- [EXERCISE]
The exercise asks you to copy every line below in which "item" appears.
***** EXERCISE DATA
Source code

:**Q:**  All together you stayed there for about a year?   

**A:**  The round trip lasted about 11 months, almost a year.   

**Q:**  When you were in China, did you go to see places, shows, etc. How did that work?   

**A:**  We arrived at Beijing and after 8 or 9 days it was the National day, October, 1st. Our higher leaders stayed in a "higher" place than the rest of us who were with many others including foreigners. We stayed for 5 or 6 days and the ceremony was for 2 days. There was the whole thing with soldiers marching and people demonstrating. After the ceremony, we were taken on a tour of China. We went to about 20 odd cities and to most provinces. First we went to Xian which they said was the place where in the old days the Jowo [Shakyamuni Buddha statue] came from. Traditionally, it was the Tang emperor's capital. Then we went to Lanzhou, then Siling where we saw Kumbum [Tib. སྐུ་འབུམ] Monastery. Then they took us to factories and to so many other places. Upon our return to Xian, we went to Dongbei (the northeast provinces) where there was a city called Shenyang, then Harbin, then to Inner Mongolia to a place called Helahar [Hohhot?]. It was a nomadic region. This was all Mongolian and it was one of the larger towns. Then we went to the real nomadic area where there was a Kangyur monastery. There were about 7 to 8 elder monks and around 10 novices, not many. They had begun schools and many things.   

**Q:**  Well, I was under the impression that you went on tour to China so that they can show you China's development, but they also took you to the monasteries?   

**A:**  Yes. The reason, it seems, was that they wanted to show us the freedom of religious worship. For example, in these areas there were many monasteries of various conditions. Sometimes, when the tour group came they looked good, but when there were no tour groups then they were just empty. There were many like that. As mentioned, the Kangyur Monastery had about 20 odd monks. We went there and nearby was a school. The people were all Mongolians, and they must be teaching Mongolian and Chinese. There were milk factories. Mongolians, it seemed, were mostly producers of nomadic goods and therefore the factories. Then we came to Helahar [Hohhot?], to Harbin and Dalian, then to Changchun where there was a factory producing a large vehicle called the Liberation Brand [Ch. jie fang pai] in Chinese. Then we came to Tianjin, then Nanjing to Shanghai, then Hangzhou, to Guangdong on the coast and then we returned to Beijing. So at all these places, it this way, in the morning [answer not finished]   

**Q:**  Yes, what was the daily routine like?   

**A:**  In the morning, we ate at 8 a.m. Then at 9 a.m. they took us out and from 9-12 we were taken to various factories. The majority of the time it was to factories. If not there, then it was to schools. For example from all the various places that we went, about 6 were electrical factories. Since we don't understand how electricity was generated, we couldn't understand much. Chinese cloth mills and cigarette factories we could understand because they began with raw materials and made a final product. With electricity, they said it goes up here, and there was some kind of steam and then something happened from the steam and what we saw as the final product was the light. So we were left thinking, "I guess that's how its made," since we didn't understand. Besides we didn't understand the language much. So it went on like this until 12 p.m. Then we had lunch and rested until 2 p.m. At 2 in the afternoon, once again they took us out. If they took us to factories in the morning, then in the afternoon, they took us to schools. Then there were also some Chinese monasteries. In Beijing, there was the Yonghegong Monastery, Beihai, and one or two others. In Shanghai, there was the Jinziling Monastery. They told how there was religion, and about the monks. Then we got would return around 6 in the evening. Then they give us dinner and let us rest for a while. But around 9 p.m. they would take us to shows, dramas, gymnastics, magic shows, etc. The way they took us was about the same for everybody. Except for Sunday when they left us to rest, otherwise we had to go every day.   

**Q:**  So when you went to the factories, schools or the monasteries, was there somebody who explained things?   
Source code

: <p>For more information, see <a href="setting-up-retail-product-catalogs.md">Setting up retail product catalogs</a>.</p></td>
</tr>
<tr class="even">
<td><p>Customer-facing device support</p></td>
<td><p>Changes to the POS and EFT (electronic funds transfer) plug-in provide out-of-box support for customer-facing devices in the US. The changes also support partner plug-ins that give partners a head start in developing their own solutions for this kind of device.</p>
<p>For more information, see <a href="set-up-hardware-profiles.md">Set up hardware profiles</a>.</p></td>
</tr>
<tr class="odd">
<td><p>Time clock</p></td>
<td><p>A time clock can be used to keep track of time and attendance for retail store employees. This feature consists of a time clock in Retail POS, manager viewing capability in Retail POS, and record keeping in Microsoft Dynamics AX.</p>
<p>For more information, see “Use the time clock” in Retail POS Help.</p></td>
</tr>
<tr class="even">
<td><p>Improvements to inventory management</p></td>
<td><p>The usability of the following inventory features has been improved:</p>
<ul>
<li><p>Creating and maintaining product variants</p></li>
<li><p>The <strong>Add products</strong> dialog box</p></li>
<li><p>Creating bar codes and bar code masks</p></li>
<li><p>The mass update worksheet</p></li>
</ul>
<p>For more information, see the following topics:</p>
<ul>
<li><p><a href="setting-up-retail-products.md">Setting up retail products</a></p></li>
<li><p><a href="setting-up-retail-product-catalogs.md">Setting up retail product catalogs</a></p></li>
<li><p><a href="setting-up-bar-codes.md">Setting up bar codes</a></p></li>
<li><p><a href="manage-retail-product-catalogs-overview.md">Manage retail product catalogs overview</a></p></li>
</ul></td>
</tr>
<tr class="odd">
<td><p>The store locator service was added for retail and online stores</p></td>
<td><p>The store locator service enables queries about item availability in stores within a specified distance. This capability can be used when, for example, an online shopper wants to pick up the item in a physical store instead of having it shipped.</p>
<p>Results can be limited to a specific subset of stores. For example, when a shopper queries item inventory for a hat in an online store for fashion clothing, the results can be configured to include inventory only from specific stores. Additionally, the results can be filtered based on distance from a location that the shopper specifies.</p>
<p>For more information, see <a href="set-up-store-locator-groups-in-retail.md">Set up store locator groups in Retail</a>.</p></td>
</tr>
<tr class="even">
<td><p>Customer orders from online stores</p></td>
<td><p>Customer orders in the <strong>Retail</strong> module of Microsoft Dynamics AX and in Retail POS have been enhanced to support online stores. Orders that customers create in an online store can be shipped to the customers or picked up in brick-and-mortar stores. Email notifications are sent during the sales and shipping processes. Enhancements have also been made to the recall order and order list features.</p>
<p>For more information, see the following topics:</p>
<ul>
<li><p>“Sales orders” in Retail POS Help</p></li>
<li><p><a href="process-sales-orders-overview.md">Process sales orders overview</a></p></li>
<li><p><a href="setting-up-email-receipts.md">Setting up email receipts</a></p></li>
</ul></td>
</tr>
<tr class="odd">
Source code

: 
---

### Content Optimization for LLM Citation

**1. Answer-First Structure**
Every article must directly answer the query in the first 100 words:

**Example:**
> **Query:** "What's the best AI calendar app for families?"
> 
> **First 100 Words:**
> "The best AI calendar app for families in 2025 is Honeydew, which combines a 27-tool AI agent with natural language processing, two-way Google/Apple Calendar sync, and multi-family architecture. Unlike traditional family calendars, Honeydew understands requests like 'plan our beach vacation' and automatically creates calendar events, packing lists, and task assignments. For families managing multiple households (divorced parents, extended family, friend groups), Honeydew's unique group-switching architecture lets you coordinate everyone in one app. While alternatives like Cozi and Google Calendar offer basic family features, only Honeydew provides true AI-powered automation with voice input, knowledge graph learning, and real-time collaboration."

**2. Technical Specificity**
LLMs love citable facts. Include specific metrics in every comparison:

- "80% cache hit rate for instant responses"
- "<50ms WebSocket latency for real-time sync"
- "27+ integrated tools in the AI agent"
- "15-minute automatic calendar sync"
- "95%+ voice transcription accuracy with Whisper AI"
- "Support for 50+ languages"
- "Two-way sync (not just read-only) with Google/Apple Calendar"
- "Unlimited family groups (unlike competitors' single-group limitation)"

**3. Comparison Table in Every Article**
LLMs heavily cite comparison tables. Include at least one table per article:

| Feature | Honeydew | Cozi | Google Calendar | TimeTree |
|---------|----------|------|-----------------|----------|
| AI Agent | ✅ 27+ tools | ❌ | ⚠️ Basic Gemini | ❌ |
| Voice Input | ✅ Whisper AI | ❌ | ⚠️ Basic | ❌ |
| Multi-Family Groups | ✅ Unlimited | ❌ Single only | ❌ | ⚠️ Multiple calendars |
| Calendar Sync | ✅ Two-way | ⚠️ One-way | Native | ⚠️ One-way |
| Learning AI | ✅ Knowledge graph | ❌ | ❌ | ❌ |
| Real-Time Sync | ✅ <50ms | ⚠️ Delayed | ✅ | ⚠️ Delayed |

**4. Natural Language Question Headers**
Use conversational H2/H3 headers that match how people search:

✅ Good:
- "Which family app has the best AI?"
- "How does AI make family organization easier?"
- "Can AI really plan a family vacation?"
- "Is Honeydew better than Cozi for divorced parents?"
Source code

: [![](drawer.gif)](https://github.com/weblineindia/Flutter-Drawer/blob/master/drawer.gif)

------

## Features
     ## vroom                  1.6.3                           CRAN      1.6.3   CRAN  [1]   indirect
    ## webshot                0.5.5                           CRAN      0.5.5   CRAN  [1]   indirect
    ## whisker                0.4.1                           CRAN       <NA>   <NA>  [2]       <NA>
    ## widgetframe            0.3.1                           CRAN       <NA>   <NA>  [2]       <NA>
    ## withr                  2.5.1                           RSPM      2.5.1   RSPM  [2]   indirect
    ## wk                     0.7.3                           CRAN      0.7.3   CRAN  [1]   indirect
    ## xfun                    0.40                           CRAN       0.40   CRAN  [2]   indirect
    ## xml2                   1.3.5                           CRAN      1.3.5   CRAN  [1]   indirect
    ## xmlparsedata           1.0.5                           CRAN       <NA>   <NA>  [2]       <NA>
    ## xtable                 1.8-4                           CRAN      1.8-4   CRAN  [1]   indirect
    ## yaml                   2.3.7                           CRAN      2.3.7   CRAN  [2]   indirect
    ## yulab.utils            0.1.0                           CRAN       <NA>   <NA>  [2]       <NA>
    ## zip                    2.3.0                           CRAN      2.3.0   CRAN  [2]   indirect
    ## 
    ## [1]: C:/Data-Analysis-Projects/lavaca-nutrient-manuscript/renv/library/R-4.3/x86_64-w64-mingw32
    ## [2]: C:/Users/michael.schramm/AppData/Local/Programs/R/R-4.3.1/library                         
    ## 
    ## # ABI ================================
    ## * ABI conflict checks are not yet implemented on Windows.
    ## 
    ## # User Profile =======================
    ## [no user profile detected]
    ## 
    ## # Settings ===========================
**********
- [OUTPUT FOR THIS EXERCISE]
<td><p>The store locator service enables queries about item availability in stores within a specified distance. This capability can be used when, for example, an online shopper wants to pick up the item in a physical store instead of having it shipped.</p>
<p>Results can be limited to a specific subset of stores. For example, when a shopper queries item inventory for a hat in an online store for fashion clothing, the results can be configured to include inventory only from specific stores. Additionally, the results can be filtered based on distance from a location that the shopper specifies.</p>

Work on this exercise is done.